Suppose we sample a person from the population. They are a member of US Congress. We define the null hypothesis $H_0$ as "the person is American". We calculate the $p$-value: $P[member\ of\ Congress | American] \ll 0.05$. Since if the null hypothesis holds, the person is very unlikely to be a member of Congress, we reject the null hypothesis and decide that the person is very likely not an American. This conclusion is obviously very wrong, as all members of Congress are American.
Which assumptions of the hypothesis testing did I violate here? In other words, if I encounter a similar (but more obscure) application where this methodology is also not appropriate, how do I identify it?
Edit: to clarify the methodology. In Fisher's example, where he is trying to identify if the tea-drinking lady can correctly identify cups of tea, he considers the chances of her guessing all cups of tea correctly if she had no ability:
Given that if she had no ability, it would be very unlikely for her to guess all cups of tea correctly, he rejects the hypothesis of her having no ability.

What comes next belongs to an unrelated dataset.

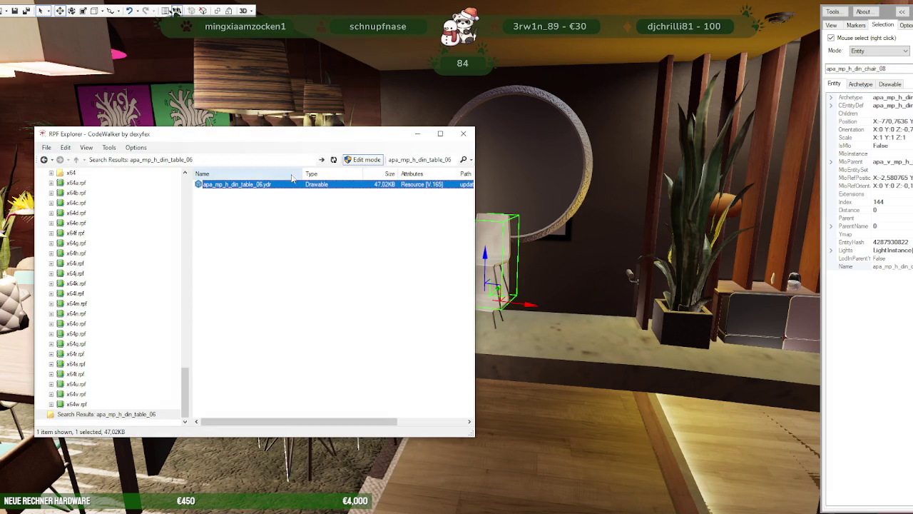
- Export the apa_mp_h_din_table_06 .ydr model file to ausbauEARLI
right_click(271, 187)
left_click(292, 218)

So the conclusion is that it is unlikely that she has no ability and just got lucky. Which makes perfect sense.
In my example, given that if the person was an American, it would be very unlikely for them to be a member of Congress, we reject the hypothesis of them being an American. So we conclude that it is unlikely that they are an American and we just got lucky picking a Congressman out of all Americans.

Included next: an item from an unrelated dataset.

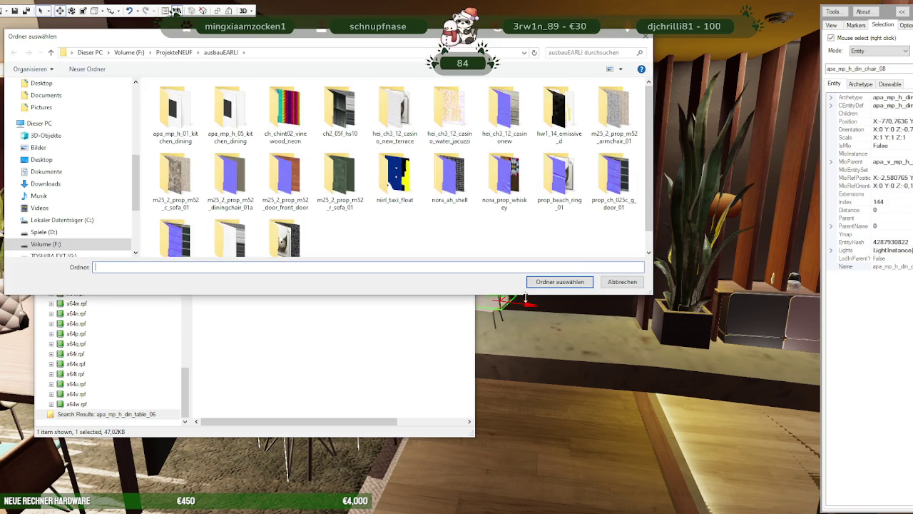
left_click(545, 283)
- Save all of the table's textures from its Materials list to the folder
double_click(258, 187)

So is the reason for this paradox the formulation of the alternative hypothesis? To reach the paradox, we have to assume that the alternative hypothesis forms a disjoint set with the null hypothesis. E.g. alternative of "no ability" is "has ability"; alternative of "population of Americans" is "population of non-Americans". Whereas all we can say is that the alternative hypothesis is some different population than the null hypothesis - it could be a subset! E.g. alternative to "No ability" could be "Someone told her the correct ordering", and alternative to "population of Americans" could be "population of Americans in Washington, DC"? So rejecting the null hypothesis is correct in both cases - it is indeed unlikely that we sampled from all Americans and stumbled on a US congressman - and the paradox arises from jumping to a particular alternative hypothesis and "accepting" it for no good reason? While in fact we cannot say anything about any alternative from the experiment - ALL we know is that the null was unlikely to cause the observation!